Even if global emissions – mainly from coal, oil and gas – have not started to decline, some progress has been made since Paris. At the time, the world was heading towards a warmer climate of 2.9 to 3.1 degrees in 2100. At the rate of current emissions, warming is now heading towards +2.8°C according to the IPCC, or even + 2.4°C if States respect their existing commitments. These must, however, be increased, to avoid certain tipping points: melting of the poles, dieback of forests or thawing of permafrost, colossal reserves of additional GHGs.

“COP28 offers the opportunity to accelerate the transition by building the energy system of the future, while rapidly decarbonizing today’s energy system in order to keep the 1.5°C limit within reach,” says Sultan Al Jaber, president of COP28, in his last letter to negotiators. But Adnoc, the oil and gas company he chairs, is investing $150 billion over five years in expanding hydrocarbon production capacity.

“Just transition”

The debate on the exit from fossil fuels, carefully avoided at COP27, is this time firmly established in the work on the results of the Paris agreement. But where island countries are calling for a moratorium and the EU to accelerate the exit, many countries are calling for a “just transition” which gives them more time so as not to compromise their development. And producing countries are promoting the idea of ​​“clean fossil fuels”, based on capture technologies and controversial carbon credits.

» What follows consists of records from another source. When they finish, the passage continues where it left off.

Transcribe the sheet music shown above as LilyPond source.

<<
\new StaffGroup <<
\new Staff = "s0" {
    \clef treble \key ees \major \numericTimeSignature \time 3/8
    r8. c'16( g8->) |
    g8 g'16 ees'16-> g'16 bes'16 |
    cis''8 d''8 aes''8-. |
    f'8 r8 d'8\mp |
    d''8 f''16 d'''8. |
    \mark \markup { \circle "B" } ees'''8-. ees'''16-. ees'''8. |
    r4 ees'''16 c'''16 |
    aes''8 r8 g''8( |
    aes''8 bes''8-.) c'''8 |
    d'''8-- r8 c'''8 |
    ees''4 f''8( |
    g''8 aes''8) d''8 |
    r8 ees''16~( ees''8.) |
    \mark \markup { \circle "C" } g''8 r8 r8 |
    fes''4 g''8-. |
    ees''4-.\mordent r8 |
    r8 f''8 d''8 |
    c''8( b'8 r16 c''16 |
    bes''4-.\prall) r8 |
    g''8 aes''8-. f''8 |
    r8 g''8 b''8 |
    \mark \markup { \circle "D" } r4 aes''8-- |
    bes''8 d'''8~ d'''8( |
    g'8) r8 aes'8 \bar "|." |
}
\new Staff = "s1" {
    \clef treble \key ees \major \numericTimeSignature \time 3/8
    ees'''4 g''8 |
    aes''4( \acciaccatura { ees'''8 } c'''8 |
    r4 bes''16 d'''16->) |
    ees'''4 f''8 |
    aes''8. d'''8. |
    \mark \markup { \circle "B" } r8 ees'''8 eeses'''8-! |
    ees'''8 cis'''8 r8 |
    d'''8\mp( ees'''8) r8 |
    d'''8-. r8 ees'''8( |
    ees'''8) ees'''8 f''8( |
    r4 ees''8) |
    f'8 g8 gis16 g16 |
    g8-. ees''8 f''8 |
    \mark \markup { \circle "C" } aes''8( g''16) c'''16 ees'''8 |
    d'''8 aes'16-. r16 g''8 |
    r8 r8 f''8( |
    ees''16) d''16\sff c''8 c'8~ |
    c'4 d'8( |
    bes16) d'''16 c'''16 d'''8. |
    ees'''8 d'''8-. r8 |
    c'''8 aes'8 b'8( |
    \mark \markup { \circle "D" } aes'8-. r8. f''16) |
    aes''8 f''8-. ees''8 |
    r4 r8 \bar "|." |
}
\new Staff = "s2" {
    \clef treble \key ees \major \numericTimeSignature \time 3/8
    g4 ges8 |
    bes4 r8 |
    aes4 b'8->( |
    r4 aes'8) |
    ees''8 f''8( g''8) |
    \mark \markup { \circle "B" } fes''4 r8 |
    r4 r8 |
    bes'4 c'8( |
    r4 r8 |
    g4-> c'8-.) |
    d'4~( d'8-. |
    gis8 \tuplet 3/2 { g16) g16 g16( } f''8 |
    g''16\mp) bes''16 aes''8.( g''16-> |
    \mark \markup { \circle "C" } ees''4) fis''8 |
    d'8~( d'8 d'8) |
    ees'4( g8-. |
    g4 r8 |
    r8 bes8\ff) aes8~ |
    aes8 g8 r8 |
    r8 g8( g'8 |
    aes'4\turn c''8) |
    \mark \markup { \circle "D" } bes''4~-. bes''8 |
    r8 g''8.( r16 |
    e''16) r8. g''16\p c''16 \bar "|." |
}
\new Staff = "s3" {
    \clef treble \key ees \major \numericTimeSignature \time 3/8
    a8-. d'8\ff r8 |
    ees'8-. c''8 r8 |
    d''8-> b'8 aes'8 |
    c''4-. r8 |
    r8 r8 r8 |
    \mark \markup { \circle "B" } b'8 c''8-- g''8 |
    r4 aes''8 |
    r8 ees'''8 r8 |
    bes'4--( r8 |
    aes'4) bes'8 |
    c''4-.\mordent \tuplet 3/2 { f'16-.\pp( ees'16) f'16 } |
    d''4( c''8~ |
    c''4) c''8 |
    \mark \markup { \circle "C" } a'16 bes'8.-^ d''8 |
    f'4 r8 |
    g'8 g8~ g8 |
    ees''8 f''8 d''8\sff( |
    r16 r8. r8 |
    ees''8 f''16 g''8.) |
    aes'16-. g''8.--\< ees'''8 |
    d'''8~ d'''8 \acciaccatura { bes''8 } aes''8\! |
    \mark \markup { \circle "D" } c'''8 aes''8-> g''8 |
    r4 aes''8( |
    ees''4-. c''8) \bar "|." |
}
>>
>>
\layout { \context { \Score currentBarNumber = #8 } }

At the same time, the rise of renewable energies is rare good news: an agreement to triple their capacity by 2030 seems within reach. Even realistic, according to the International Energy Agency, in particular thanks to heavy American (IRA), Chinese and European investments (Green deal).

But any final agreement will be dependent on progress on finance and solidarity with developing countries, to which rich countries are required by the UN climate convention. The blocking of negotiations on the realization of a “loss and damage” fund, the main success of COP27 and a red line for developing countries, does not bode well.

In the event of blockages, “the risk is that we will be sold lots of declarations and ancillary coalitions which do not replace an ambitious agreement on the results of the Paris agreement, including fossils and losses and damages”, warns Lola Vallejo, expert at the Sustainable Development Institute of International Relations (IDDRI).